Mark Clatterbuck of Lancaster Against Pipelines addresses the congregants at an outdoor chapel constructed on the proposed route of the Atlantic Sunrise pipeline.

Karen Feridun

If the management team at Williams Partners was having flashbacks on Sunday, it was by design. The Oklahoma-based pipeline company has met stiff resistance to its proposed Atlantic Sunrise pipeline since it was first announced in 2014. On Sunday, hundreds of opponents of the project congregated in an outdoor chapel in Columbia, Pennsylvania on property owned by the Adorers of the Blood of Christ, an order of Catholic nuns. Among those in attendance were representatives from another order, the Sisters of Loretto, from Kentucky who helped defeat Williams’ Bluegrass pipeline in 2014.

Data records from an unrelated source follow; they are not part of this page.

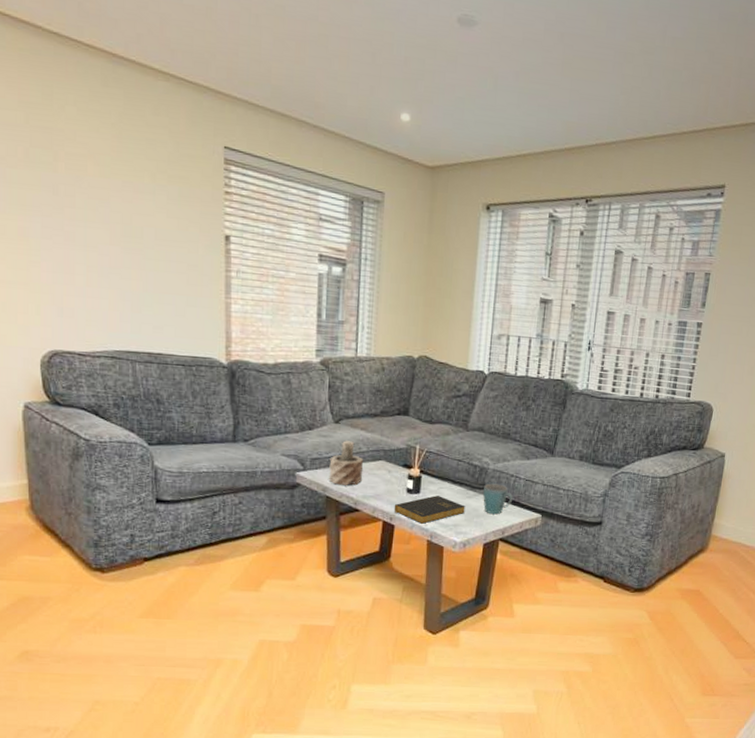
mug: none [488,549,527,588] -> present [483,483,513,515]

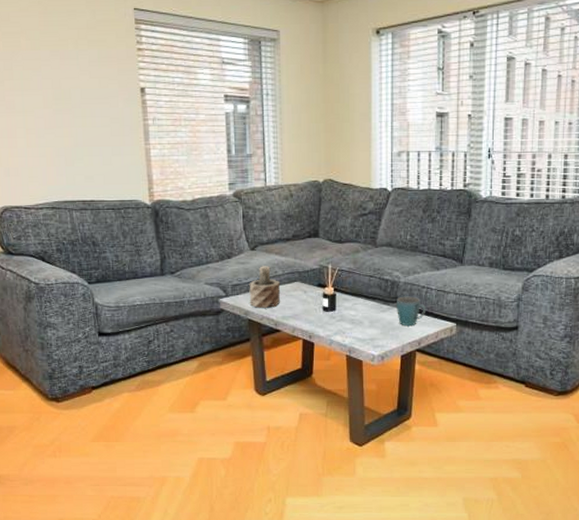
book: present [394,495,465,524] -> none [312,312,380,340]

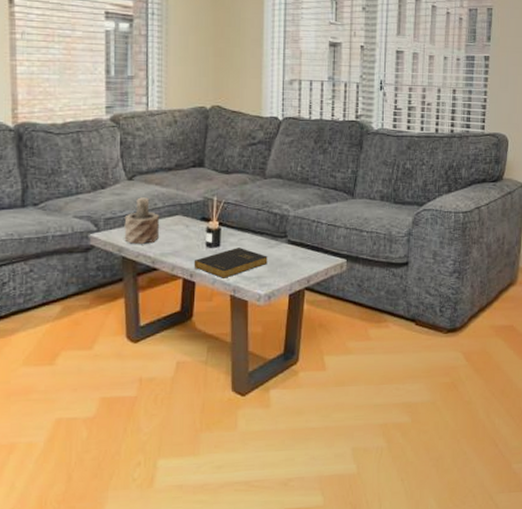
book: none [312,312,380,340] -> present [193,248,268,278]
mug: present [397,296,426,326] -> none [285,231,316,263]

The Sisters of Loretto led the congregants in the singing of “Amazing Grace.” A video of the nuns singing the hymn at a Bluegrass pipeline open house in 2013 became an internet sensation after it was spotted by Mother Jones.

Lancaster Against Pipelines, a grassroots group dedicated to stopping the nearly 200-mile natural gas transmission pipeline, constructed the chapel on a grove just feet from where the pipeline would cut through a corn field. The field and nearly cloudless blue sky above provided the backdrop for the simple wooden altar facing a few rows of wooden benches.

Williams Partners tried to stop the dedication. Last Thursday, the company submitted a 45-page emergency motion to a federal district judge in an attempt to take immediate possession of the property and get permission to deploy U.S. Marshals on the nuns and “any third parties authorized by the sisters to be on the property.”

It was a particularly brazen attempt on Williams’ part to get ahead of the legal process. The company was already scheduled to take the nuns to court later this month when it filed its emergency motion. The regulatory process is not complete yet either. The project has not yet received the permits from the state’s Department of Environmental Protection necessary to proceed with the pipeline.

Mark Clatterbuck, one of the group’s board members who helped construct the chapel, told the crowd that he thinks the company is getting nervous. He believes it understands that the chapel “is not sort of symbolic resistance, that it’s real and we’re not going away.”